The veterans groups are asking the judge to order the VA to fully implement its own mental health strategic plan; to comply with an internal VA memo delineating “specific programs intended to stop the suicides”; and to shorten claim times.
Bensing contended that “extensive care is provided” by the VA, which he said has a “substantial” $40 billion budget, $3.5 billion of which goes to mental health care, he said.
He said the agency now employs about 17,000 mental health professionals and is working to improve its programs. He said the agency already has regular suicide screening, post traumatic stress disorder professionals at each site, a suicide prevention plan and a suicide hotline.
Bensing attributed claims delays to an overall increase in claims, due to aging Vietnam veterans, more outreach by the VA, and congressional legislation that has expanded claim eligibility.
He denied that veterans were routinely turned away from treatment and said the VA is doing “whatever it can” to bring down wait times for claims. He said veterans of Iraq and Afghanistan, as well as veterans who are terminally ill or homeless, receive “expedited treatment.”
Bensing also contended that the VA’s mental health strategic plan had already been 80 percent implemented, a claim Gonzalez referred to after the hearing as “nonsense.”
“There’s no evidence of that,” Gonzalez said. “It cannot be all done immediately, as the plaintiff contends,” Bensing stated. “It is a process.”
Even with further funding expected from Congress, “We cannot work miracles,” Bensing said, adding “we anticipate making substantial progress.”
Bensing further argued that this court did not have the jurisdiction to issue an injunction. He said that issue would be better suited to the Federal Circuit court in Washington, D.C.
“They should go to Congress with these concerns,” he suggested.
Attorney Heather Moser, another member of the veterans group team, said outside the courtroom that she felt Conti did have the jurisdiction to issue an injunction, acknowledging that even if he did rule in their favor, an appeal would be likely.
According to Moser, the Federal Circuit court in Washington, D.C. normally decides cases involving federal regulations.

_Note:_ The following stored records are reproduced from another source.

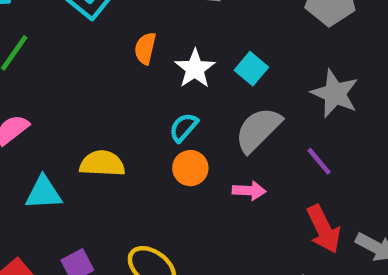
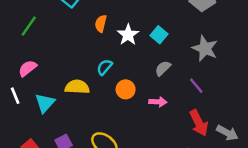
cyan semicircle: (184, 127) -> (104, 67), moved
gray semicircle: (258, 130) -> (163, 68), size x0.6
cyan triangle: (44, 193) -> (45, 103), turned -45

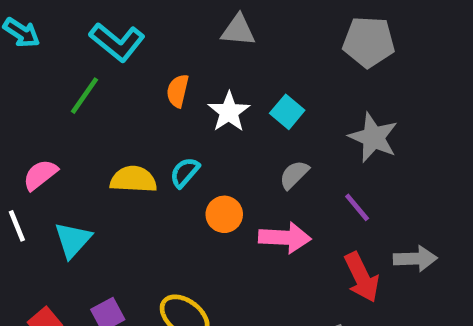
green line: (29, 26) -> (84, 96), moved
yellow semicircle: (77, 87) -> (133, 179), moved
pink arrow: (158, 102) -> (285, 238), size x1.5
gray arrow: (227, 133) -> (415, 259), moved, turned -30

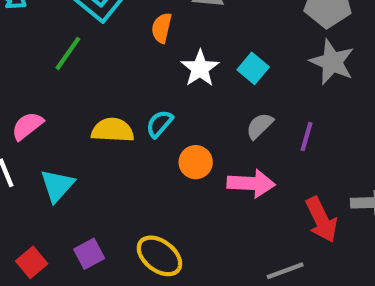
orange semicircle: (178, 91) -> (162, 28), moved
gray star: (373, 137) -> (332, 62), moved
purple line: (357, 207) -> (306, 137), moved, turned 56

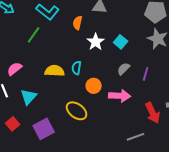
cyan semicircle: (159, 124) -> (77, 68), turned -32
purple square: (89, 254) -> (44, 129), size x1.5
yellow ellipse: (159, 256) -> (77, 111), moved
red square: (32, 262) -> (13, 124), moved

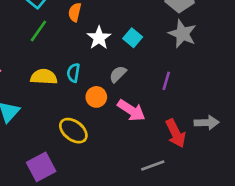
green line: (34, 35) -> (38, 31), moved
gray semicircle: (124, 69) -> (118, 74), moved
pink arrow: (120, 96) -> (131, 110), turned 30
purple square: (44, 129) -> (41, 167), moved

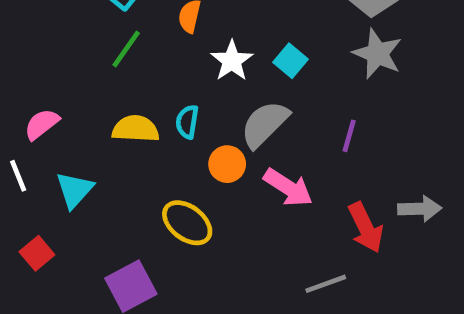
gray semicircle: (118, 74) -> (265, 124), size x1.6

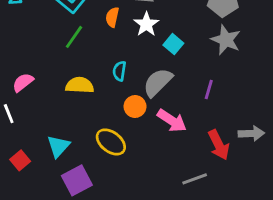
white star: (232, 61) -> (146, 24), moved
cyan semicircle: (187, 122) -> (119, 71), moved
cyan triangle: (75, 190) -> (58, 146), moved

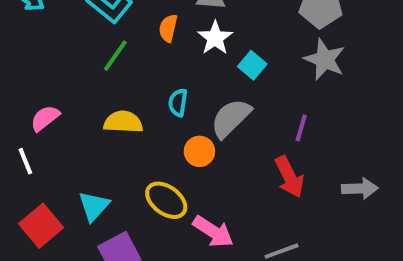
pink arrow: (172, 121) -> (213, 232), moved
red arrow: (219, 145) -> (289, 177), moved
red square: (20, 160) -> (41, 226), size x1.5

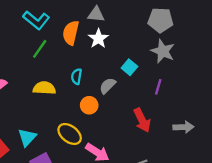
orange semicircle: (168, 28) -> (71, 33), size x1.5
cyan square: (252, 65) -> (129, 67), moved
gray semicircle: (231, 118) -> (108, 86), size x0.7
purple line: (301, 128) -> (158, 87), moved

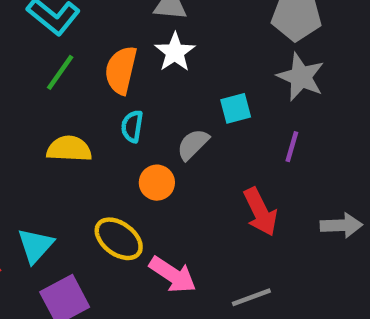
orange semicircle: (71, 33) -> (121, 70), moved
cyan square: (129, 67) -> (236, 108), turned 35

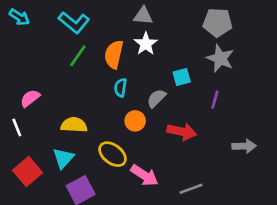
yellow semicircle: (69, 149) -> (74, 125), moved
red arrow: (260, 212) -> (182, 132), moved, turned -52

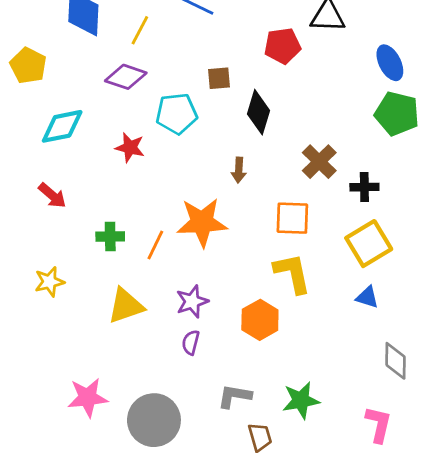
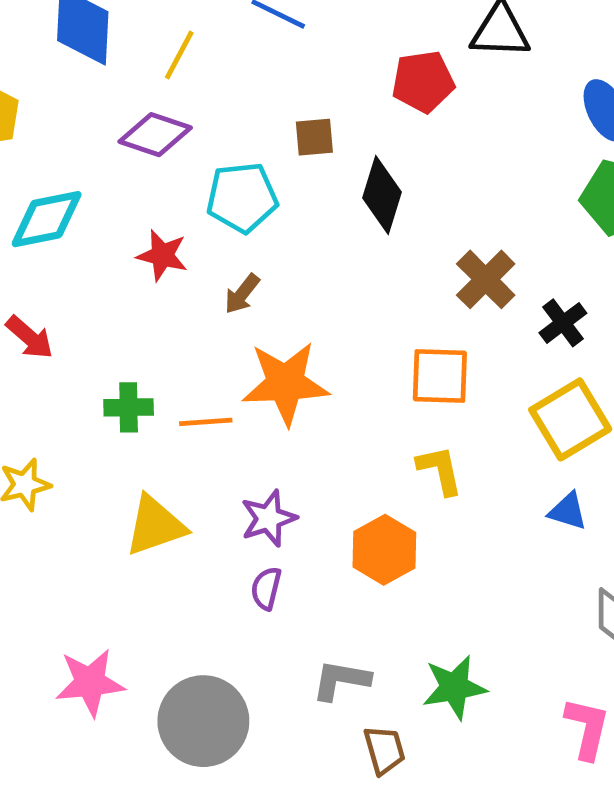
brown arrow: (239, 170) -> (242, 294), moved, turned 35
black cross: (364, 187) -> (563, 323), turned -36
orange line: (155, 245) -> (206, 422), turned 60
yellow L-shape: (292, 273) -> (440, 470), size x0.7

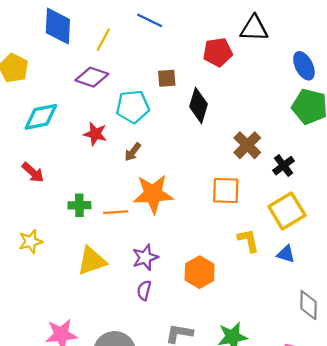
yellow L-shape: (440, 470) -> (248, 240), moved

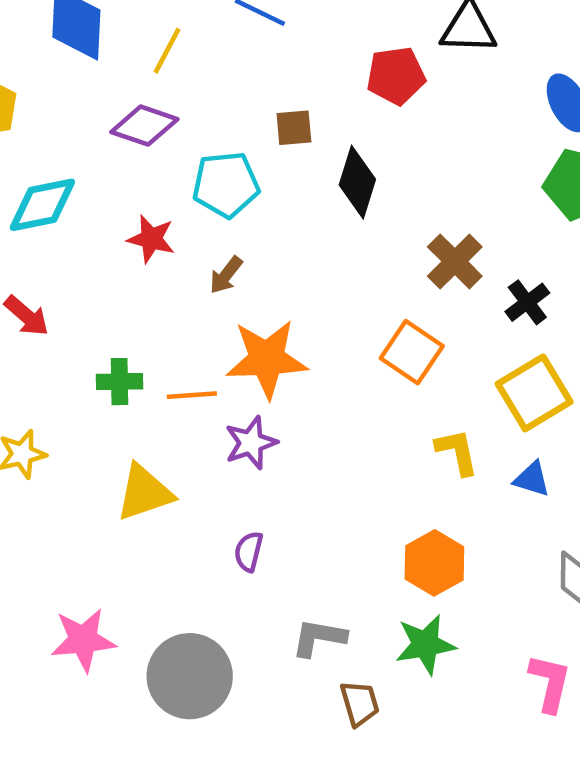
orange square: (226, 191) -> (412, 352), turned 32
purple star: (145, 257) -> (251, 443), moved
orange hexagon: (200, 272) -> (434, 563), moved

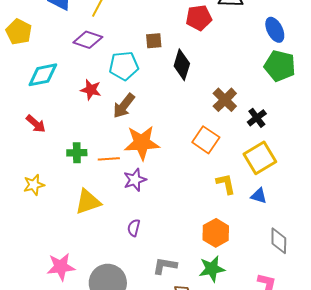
brown arrow: (226, 275) -> (124, 106), size x1.5

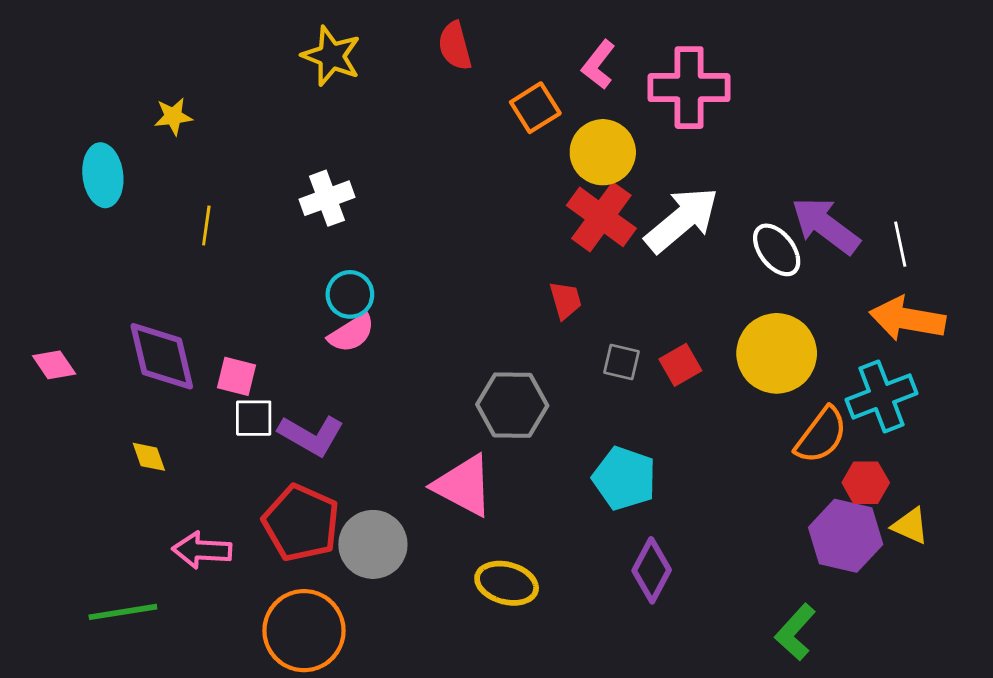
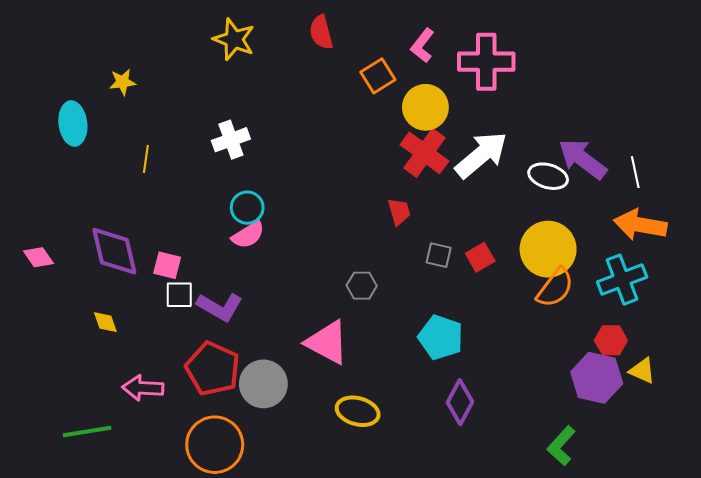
white ellipse: (777, 250) -> (548, 176), turned -36
gray hexagon: (512, 405) -> (362, 286), size x0.6
orange semicircle: (821, 435) -> (555, 288), moved

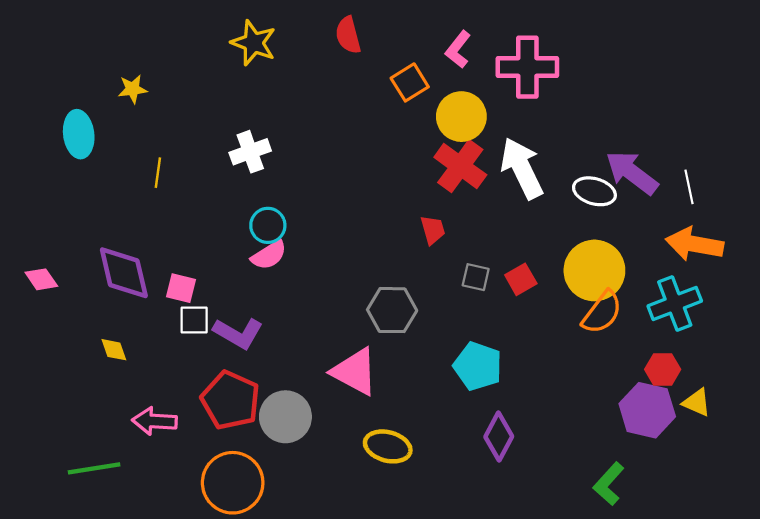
white arrow: (481, 155) -> (522, 168), turned -76
gray hexagon: (362, 286) -> (392, 310), size x1.5

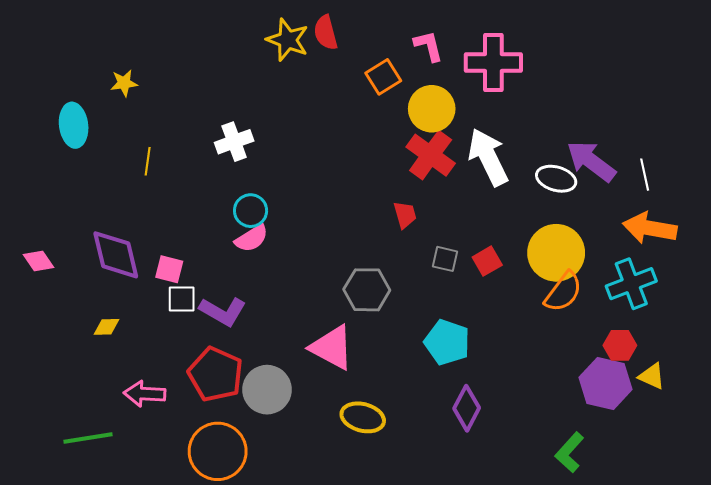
yellow star: (254, 43) -> (288, 40), moved
pink L-shape: (458, 49) -> (429, 46), turned 128
yellow diamond: (114, 350) -> (107, 327), turned -72

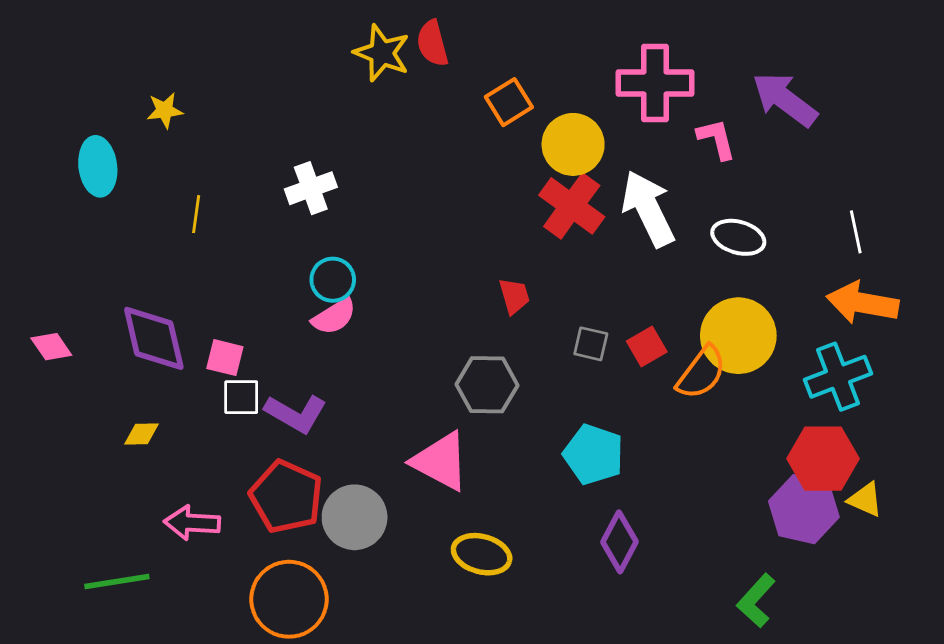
pink L-shape: (429, 46) -> (716, 139), moved
purple arrow: (591, 161) -> (785, 99), moved
red trapezoid: (405, 215) -> (514, 296), moved
orange semicircle: (563, 292) -> (701, 373), moved
red hexagon: (620, 345) -> (823, 459), size x1.6

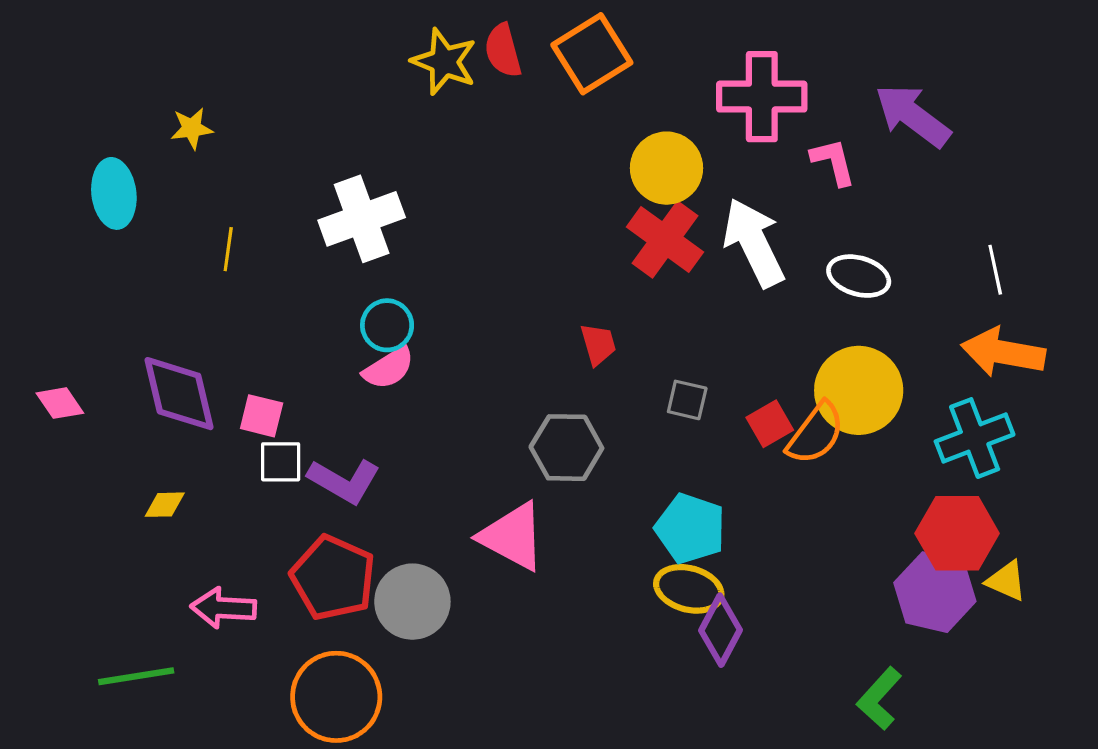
orange square: (509, 102) -> (592, 54), moved, size x1.4
white cross: (311, 188) -> (362, 219), size x1.4
red square: (647, 347) -> (770, 424), moved
yellow ellipse: (482, 554) -> (689, 589), moved

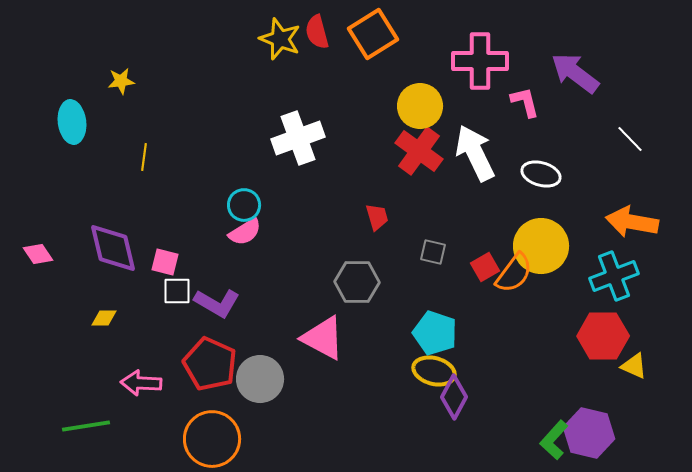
white cross: (362, 219) -> (298, 138), moved
white line: (995, 270) -> (630, 139), moved, turned -32
purple hexagon: (935, 592) -> (589, 433), moved

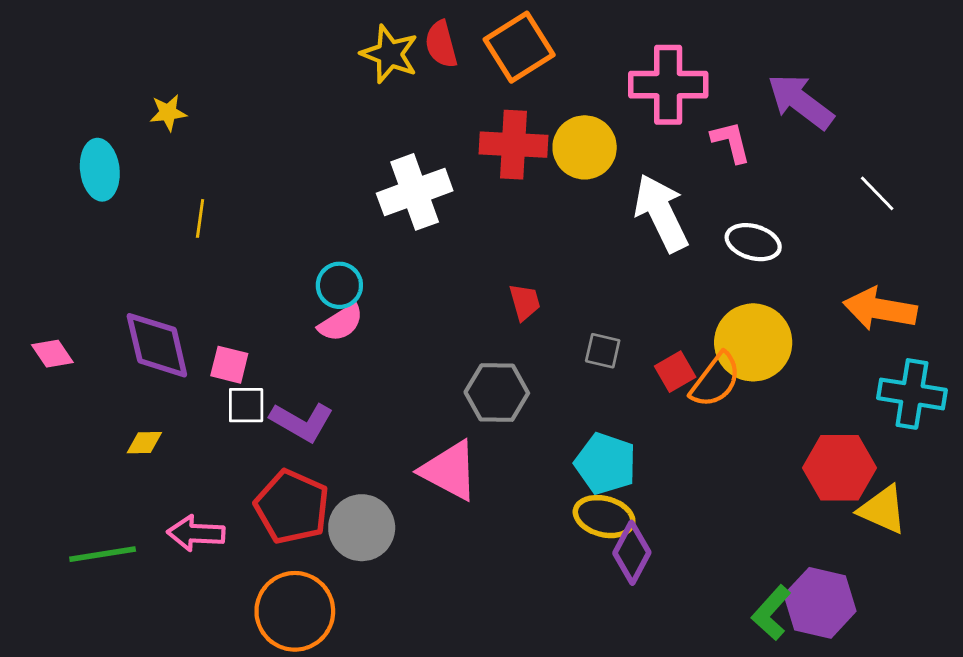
red cross: (419, 151) -> (514, 145), moved, turned -33
cyan cross: (614, 276) -> (912, 394), moved, turned 30
yellow triangle: (634, 366) -> (883, 510), size x1.4
green line: (86, 426) -> (103, 554), moved

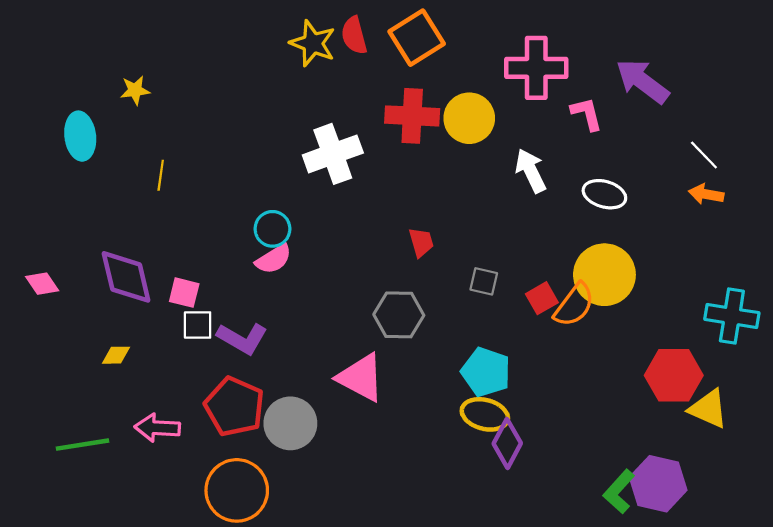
white arrow: (661, 213) -> (531, 171), size x0.7
orange arrow: (880, 309) -> (706, 194), moved, size x0.6

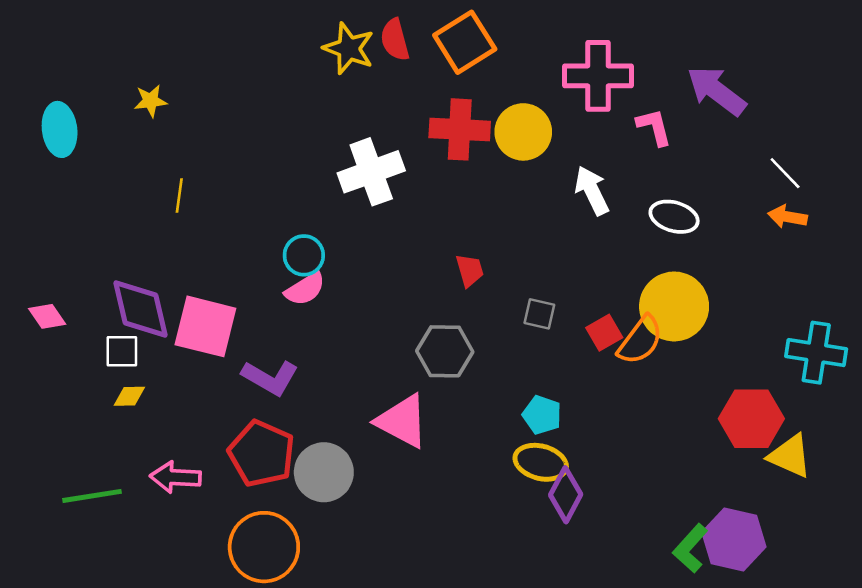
cyan ellipse: (80, 136) -> (60, 129), moved
pink square: (184, 293) -> (205, 326), size x1.8
white square: (198, 325) -> (122, 351), moved
cyan pentagon: (486, 372) -> (542, 415), size x0.7

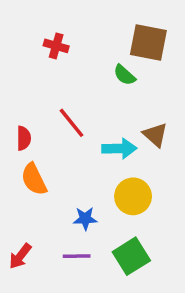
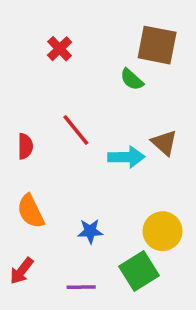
red cross: (56, 46) -> (60, 49), turned 30
orange semicircle: (34, 179) -> (31, 211), moved
yellow circle: (133, 196) -> (163, 231), moved
purple line: (77, 256) -> (81, 287), moved

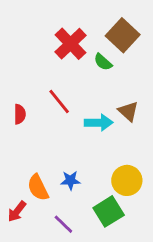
brown square: (157, 45) -> (123, 35), turned 32
red cross: (60, 49) -> (70, 44), moved, size x1.6
orange semicircle: (31, 211) -> (38, 188), moved
purple line: (81, 287) -> (63, 224), turned 45

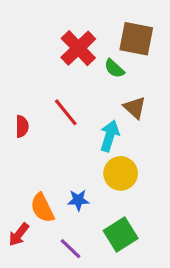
brown square: (123, 35) -> (136, 39), turned -32
brown triangle: (128, 111) -> (135, 108), moved
cyan arrow: (99, 123) -> (110, 136), turned -72
yellow circle: (127, 180) -> (121, 173), moved

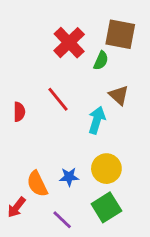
green semicircle: (114, 68) -> (101, 61), turned -108
yellow circle: (121, 173) -> (106, 169), moved

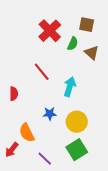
brown square: (120, 34) -> (87, 25), size x0.7
brown triangle: (119, 95) -> (92, 53), moved
red semicircle: (19, 112) -> (14, 94), moved
blue star: (69, 177) -> (50, 114), moved

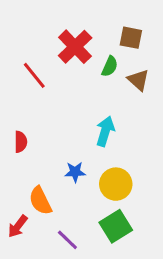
red line: (42, 72) -> (34, 75), moved

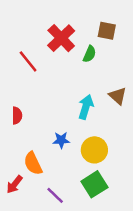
brown triangle: (138, 80) -> (118, 96), moved

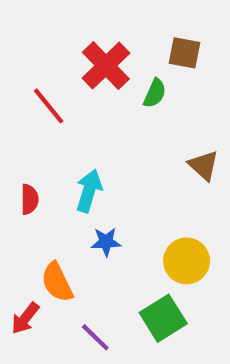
cyan arrow: (86, 107) -> (89, 191), moved
yellow circle: (94, 150) -> (187, 261), moved

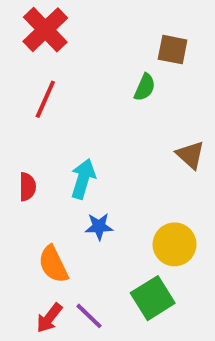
red cross: (106, 66) -> (45, 30), moved
red line: (49, 106) -> (45, 99), turned 63
red arrow: (25, 318) -> (49, 318), moved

“We’re not saying ‘x’ regulation is unconstitutional; we’re saying that the system is broken,” Moser said.
She said both her law firm and the co-counsel in the case took up the case pro-bono.
“This is just something good that we’re trying to give back to the community, because we think it’s important,” said Moser. “This case isn’t about money, it’s about effectuating change.”
Conti has asked lawyers for the plaintiffs to submit briefs proposing a “tentative order” to him by May 9, and a response from the government by May 19, after which he will consider his ruling.